Use the following guidance to troubleshoot HTTP 502 errors with external Ingress resources:

  1. Enable logs for each backend service associated with each GKE Service that is referenced by the Ingress.
  2. Use status details to identify causes for HTTP 502 responses. Status details that indicate the HTTP 502 response originated from the backend require troubleshooting within the serving Pods, not the load balancer.

Unmanaged instance groups

You might experience HTTP 502 errors with external Ingress resources if your external Ingress uses unmanaged instance group backends. This issue occurs when all of the following conditions are met:

  • The cluster has a large total number of nodes among all node pools.
  • The serving Pods for one or more Services that are referenced by the Ingress are located on only a few nodes.
  • Services referenced by the Ingress use externalTrafficPolicy: Local.

To determine if your external Ingress uses unmanaged instance group backends, do the following:

  1. Go to the Ingress page in the Trusted Cloud console.

    Go to Ingress

  2. Click the name of your external Ingress.

  3. Click the name of the Load balancer. The Load balancing details page displays.

  4. Check the table in the Backend services section to determine if your external Ingress uses NEGs or instance groups.

To resolve this issue, use one of the following solutions:

  • Use a VPC-native cluster.
  • Use externalTrafficPolicy: Cluster for each Service referenced by the external Ingress. This solution causes you to lose the original client IP address in the packet's sources.
  • Use the node.kubernetes.io/exclude-from-external-load-balancers=true annotation. Add the annotation to the nodes or node pools that don't run any serving Pod for any Service referenced by any external Ingress or LoadBalancer Service in your cluster.

Use load balancer logs to troubleshoot

You can use internal passthrough Network Load Balancer logs and external passthrough Network Load Balancer logs to troubleshoot issues with load balancers and correlate traffic from load balancers to GKE resources.

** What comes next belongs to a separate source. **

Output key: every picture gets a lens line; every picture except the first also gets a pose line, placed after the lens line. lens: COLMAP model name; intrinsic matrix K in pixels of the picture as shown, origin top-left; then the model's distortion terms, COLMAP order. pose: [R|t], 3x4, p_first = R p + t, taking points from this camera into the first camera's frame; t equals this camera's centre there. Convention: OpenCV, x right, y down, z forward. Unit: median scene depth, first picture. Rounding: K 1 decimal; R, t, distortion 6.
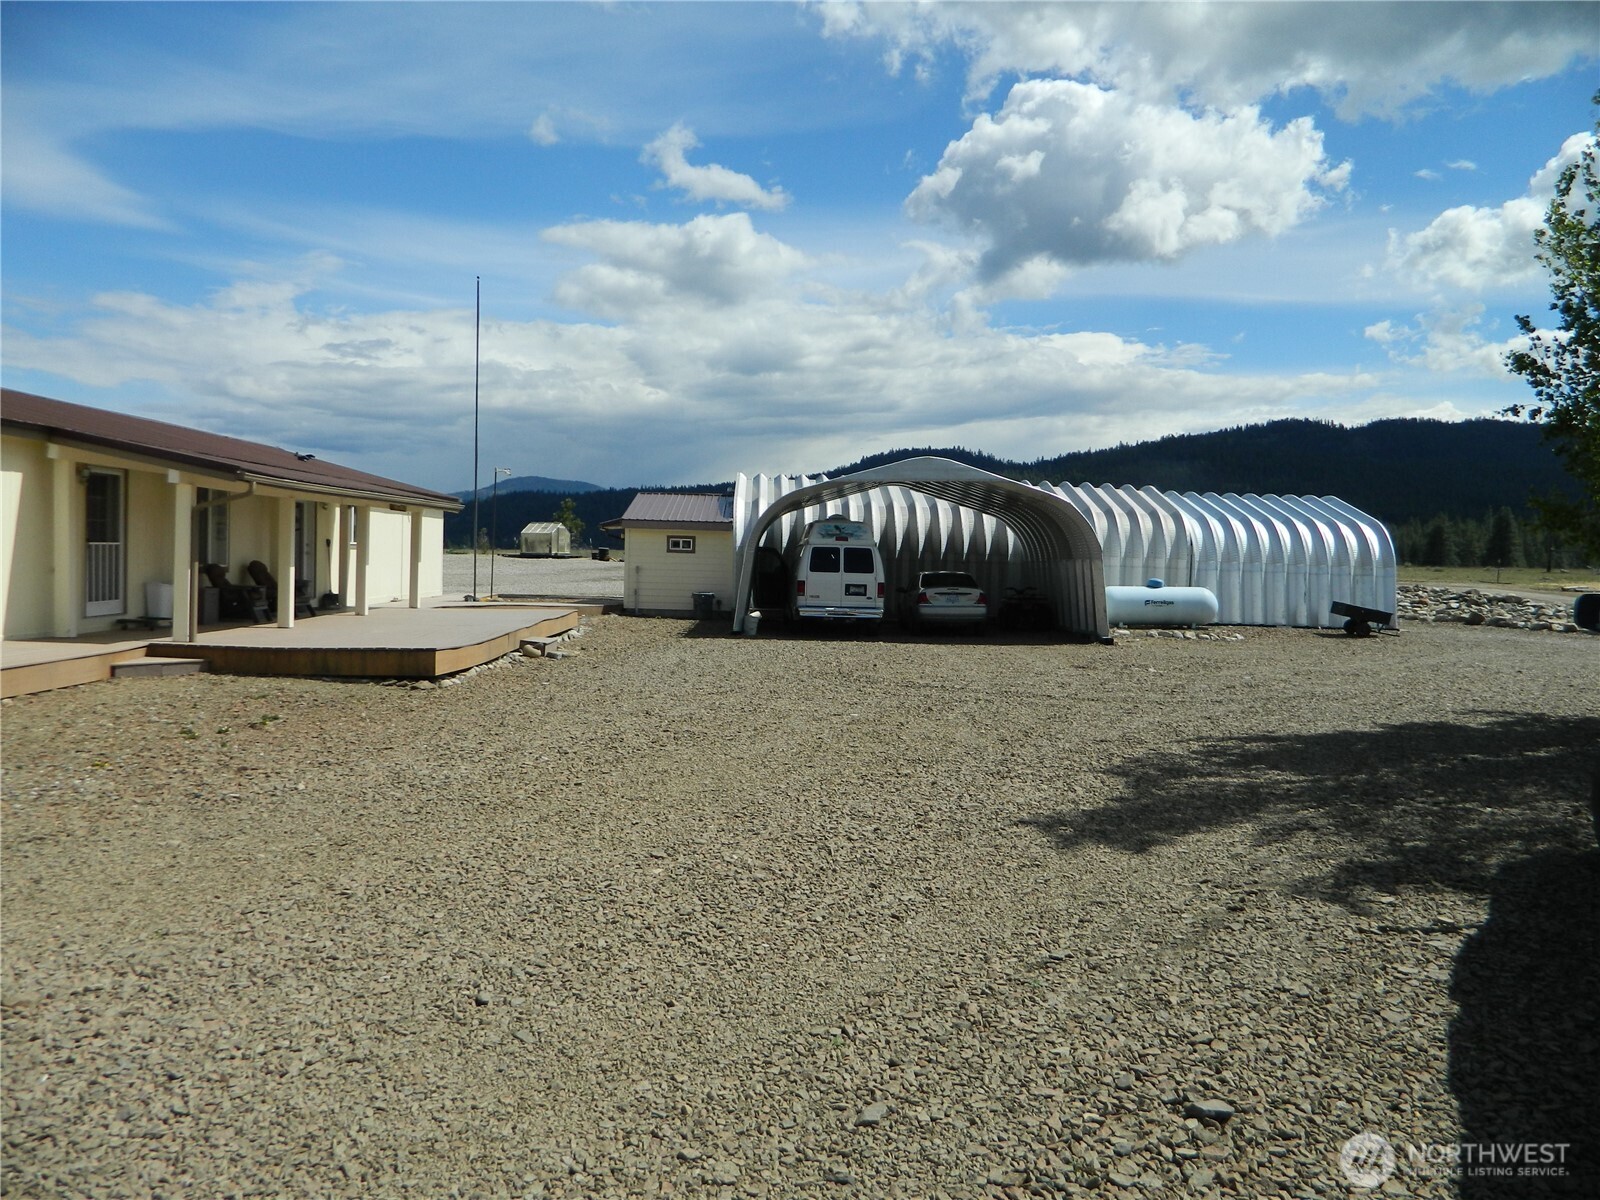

Logs are aggregated per-connection and exported in near real time. Logs are generated for each GKE node involved in the data path of a LoadBalancer Service, for both ingress and egress traffic. Log entries include additional fields for GKE resources, such as:

  • Cluster name
  • Cluster location
  • Service name
  • Service namespace
  • Pod name
  • Pod namespace

Use diagnostic tools to troubleshoot

The check-gke-ingress diagnostic tool inspects Ingress resources for common misconfigurations. You can use the check-gke-ingress tool in the following ways:

  • Run the gcpdiag command-line tool on your cluster. Ingress results appear in the check rule gke/ERR/2023_004 section.
  • Use the check-gke-ingress tool alone or as a kubectl plugin by following the instructions in check-gke-ingress.